Skip site navigation (1)Skip section navigation (2)
Date:      Sun, 15 Mar 1998 18:30:34 -0800 (PST)
From:      Simon Shapiro <shimon@simon-shapiro.org>
To:        Cory Kempf <ckempf@enigami.com>
Cc:        "scsi@freebsd.org" <scsi@FreeBSD.ORG>, Raul Zighelboim <rzig@gulfsouth.verio.net>
Subject:   RE: to raid or not to raid
Message-ID:  <XFMail.980315183034.shimon@simon-shapiro.org>
In-Reply-To: <v04003a27b1322c3fa095@[208.140.182.45]>

next in thread | previous in thread | raw e-mail | index | archive | help

On 16-Mar-98 Cory Kempf wrote:
> At 19:44 -0500 98.03.15, Raul Zighelboim wrote:
>>My missing link is:
>>
>>Will a (7 drive array under raid 5) be faster than a sinlg larger drive
>>?...
>>       Will it be as fast as a (5 drive raid 5 array) ?
>>
> 
> As it stands, the question is meaningless: it depends on the drives and
> the
> controllers.
> 
> In general though, the more drives, the more overhead.  IME, two drives
> striped together (assuming the bus could handle the throughput) gave the
> best performace.  Beyond two drives, the command overhead started to show
> up.
> 
> I would expect that the 7 drive array would be slower than the 5 drive
> array.

On most systems, yes.

> A pair of Cheetah drives, on either FC or UW SCSI will probably give
> optimal performance.

My experience with FCAL shows, with the proper RAID controller, many more
drives than two, before the host starts seeing the degradation.  FCAL is
sort of expensive for most folks.

> RAID 5 will cost performance.  Slower disks will seriously cost
> performance.  More than two disks will cost performance.  A single
> Cheetah
> will perform less well.  Any other drive model (at the moment, tomorrow
> the
> answers will change :-) ) will cost performance.  Slower controllers will
> cost performance.  Doing the XORs in software (rather than hardware) may
> cost performance.

What this task involves.
Transcribe everything in the RAID message from "On 16-Mar-98 Cory" down to "raid 5 array) ?". The records that come next are separate material with no connection to the RAID message.

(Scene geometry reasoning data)
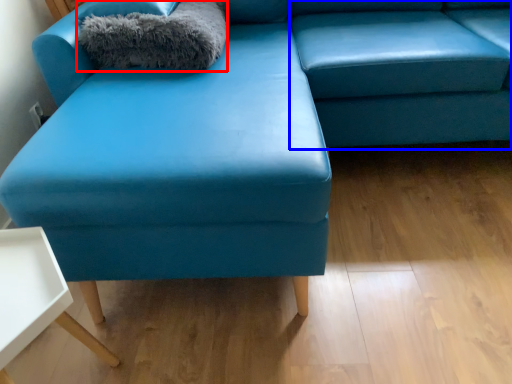
Question: Which of the following is the farthest to the observer, blanket (highlighted by a red box) or swivel chair (highlighted by a blue box)?

Choices:
 (A) blanket
 (B) swivel chair

Answer: (A)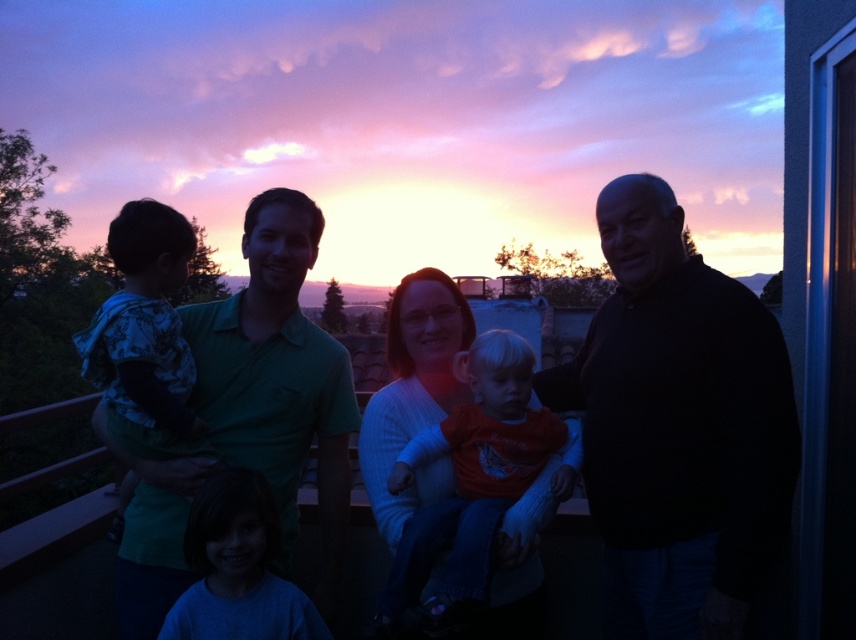
Question: Can you confirm if green cotton shirt at left is positioned to the right of camouflage fabric shirt at left?

Choices:
 (A) yes
 (B) no

Answer: (A)

Question: Which point is closer to the camera?

Choices:
 (A) matte green shirt at left
 (B) green cotton shirt at left
 (C) orange cotton shirt at center

Answer: (A)

Question: Does green cotton shirt at left appear on the left side of camouflage fabric shirt at left?

Choices:
 (A) no
 (B) yes

Answer: (A)

Question: Which object appears farthest from the camera in this image?

Choices:
 (A) matte green shirt at left
 (B) blue cotton shirt at lower left
 (C) camouflage fabric shirt at left

Answer: (C)

Question: Does orange cotton shirt at center lie behind blue cotton shirt at lower left?

Choices:
 (A) no
 (B) yes

Answer: (A)

Question: Which of the following is the closest to the observer?

Choices:
 (A) (651, 358)
 (B) (191, 237)
 (C) (710, 636)

Answer: (C)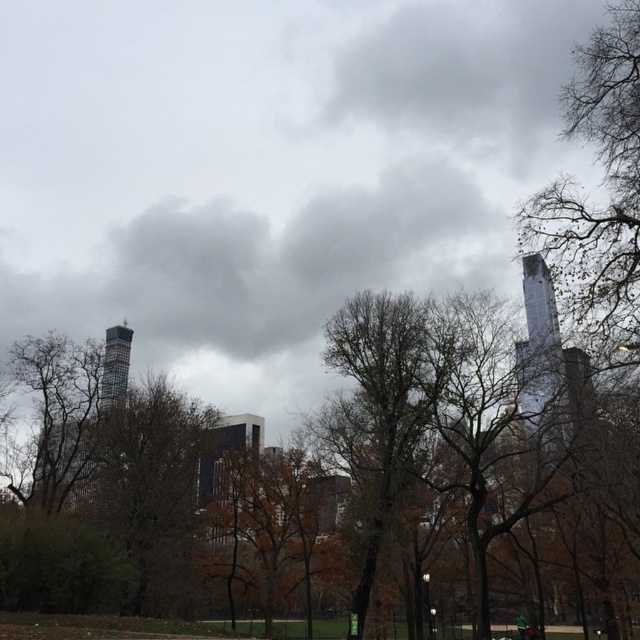
Question: Which is nearer to the glassy reflective skyscraper at center?

Choices:
 (A) brown matte tree at center
 (B) bare branches at right

Answer: (A)

Question: Can you confirm if bare branches at center is thinner than glassy reflective skyscraper at right?

Choices:
 (A) no
 (B) yes

Answer: (A)

Question: Is bare branches at center thinner than brown matte tree at center?

Choices:
 (A) no
 (B) yes

Answer: (A)

Question: Which object is closer to the camera taking this photo?

Choices:
 (A) glassy reflective skyscraper at center
 (B) bare branches at center
 (C) glassy reflective skyscraper at right

Answer: (C)

Question: Among these points, which one is farthest from the camera?

Choices:
 (A) (193, 547)
 (B) (536, 269)

Answer: (A)

Question: Can you confirm if bare branches at right is thinner than glassy reflective skyscraper at center?

Choices:
 (A) yes
 (B) no

Answer: (B)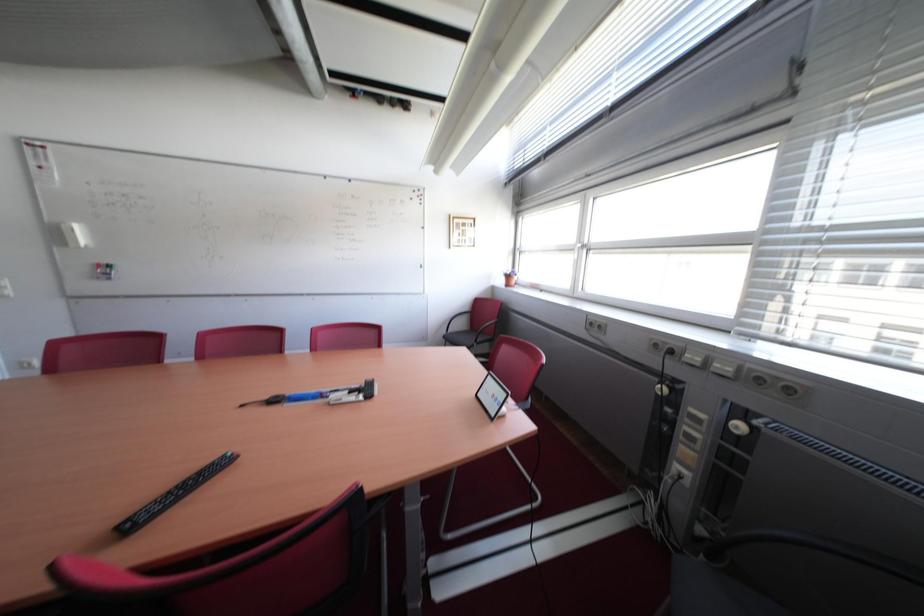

Response area.
On 16-Mar-98 Cory Kempf wrote:
> At 19:44 -0500 98.03.15, Raul Zighelboim wrote:
>>My missing link is:
>>
>>Will a (7 drive array under raid 5) be faster than a sinlg larger drive
>>?...
>>       Will it be as fast as a (5 drive raid 5 array) ?